O Talho Humano

 

Há um facto que sempre me inquieta cada vez que estou em alguns espaços públicos e ali procuro algum jornal para ler: quase sempre o jornal da casa recorre a uma forma populista para dar notícias, aquelas que mais facilmente tocam as pessoas. São os casos de polícia, insegurança, saúde, religião, etc. Continuando a folhear o jornal, chego à secção de classificados, onde irremediavelmente estão várias páginas de anúncios ligados à prostituição.

 

Estamos em 2009. Não podemos negar ou esquecer a existência dessa chaga social. Mas hoje, colocar de forma tão escancarada essa promoção, parece-me fora de tempo e de moda. Recorre-se a anúncios com fotos tiradas de diferentes ângulos, em que as e os prostitutos dão a cara e o corpo à vista de quem queira apreciar, completando depois com outros atributos pessoais que se calcula, sejam capazes de atrair a clientela: “bumbum macio”, “peito XXL”,”1ª vez”, “chinesas”, “mulatas”, “louras e morenas”, “boca gulosa”, “garganta funda”, peludas, viris, etc., etc.

 

A coisa mais parecida que me faz lembrar este tipo de publicação, é um catálogo de carros, ou produtos electrónicos, vinhos ou…, animais! Mas pensando mais um pouco sobre a oferta destes serviços, posso concluir que comparativamente, estes anúncios que se referem à prostituição, são os mais parciais e incompletos, não dando informação complementar sobre o “produto oferecido”, do tipo: garantias, período de experiência, personalidade, referências familiares, saúde. Ficamos assim perante um produto reduzido à carne, como se de um talho se tratasse, onde se oferecem partes da carcaça humana com a prostituta a apresentar-se às mãos de um cliente que paga para se deleitar com aquela peça. Diríamos, como quem vai ao talho e compra uma porção de bife da vazia, costeletas, ou lombo…!

 

E o leitor do jornal, ainda que por vezes de modo não premeditado, é também apanhado como consumidor desta humilhação gritante da condição humana, ao comprar ou apenas folhear esse tipo de jornais. Pode-se dizer sempre que temos de ser tolerantes, passando ao lado dessas partes de jornal que menos nos interessam, porque não vamos mudar nada e uma atitude obscurantista ou moralista é castradora da escolha livre.
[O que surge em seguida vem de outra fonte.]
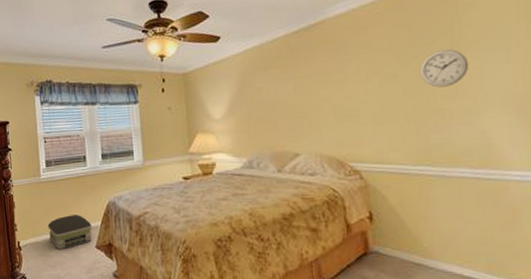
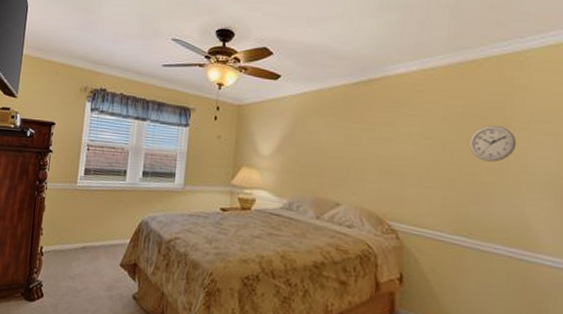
air purifier: present [47,215,92,250] -> none [74,227,120,263]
Mas teremos nós consciência dos dramas humanos que estão por detrás dos caminhos que conduzem alguém a uma vida de prostituição? Temos a noção de que na maioria dos casos estamos a alimentar redes de crime organizado de escravatura humana? Permitimo-nos estas condutas e depois admiramo-nos das escolhas e da poluição do nosso mundo, da nossa sociedade.

 

Nesta atitude alienada e alienante, acabamos por levar para casa, para os nossos ambientes familiares estas publicações, sem nos apercebermos que às pessoas a quem mais amamos estamos a fornecer conteúdos que comprometem os valores que temos intenção de transmitir com uma educação responsável, banalizando a prostituição como algo normal, até aceitável. Neste alinhamento cultural, podemos desculpar-nos que são apenas os outros e essas escolhas não servem para nós. Mas se compramos e levamos para casa esses produtos…. Ou achamos que somos cidadãos de uma casta superior…?

 

Quando ouço dizer por toda a parte que esta é a profissão mais velha do mundo, como que a legitimar a sua existência, lembro-me sempre da referência judaico-cristã, aos jardins do éden: no fim o Criador, vendo tudo o que existia, procurou o Homem e tornou-o responsável por tomar conta do jardim, dando-lhe uma ordem. Foi aí que surgiu a primeira profissão da história humana: o jardineiro!

 

O Homem só se realiza quando encontra a sua alteridade, isto é: o EU só o é na relação com o OUTRO e através desse envolvimento tornam-se um NÓS. Conjugando a expressão de Gandhi, “ não sou capaz de te ferir sem fazer mal a mim mesmo”, com aquela expressão popular bastante acertada “diz-me com quem andas e dir-te-ei quem és”, percebe-se que deveríamos ser mais criteriosos no modo como fazemos as nossas escolhas ou opções de leitura. Na nossa relação com o mundo dos outros, não pode haver personalidades subjugadas, hierarquias de dignidades, como acontece no caso da prostituição.

 

Será que não há nesta sociedade movimento de cidadãos ou consumidores, capazes de querer bater-se por lutar contra esta forma de comunicação que é tão humilhante e desprestigiante da condição humana? Não tem a ERC – Entidade Reguladora para a Comunicação Social nada a objectar nesta matéria?

 

Numa lógica bastante actual de Ecologia Humana, é incoerente temer pelo bem-estar e saúde do planeta Terra e de todo o universo e depois deixar à mercê das emoções o comportamento do ser humano, enquanto espécie que integra essa mesma natureza.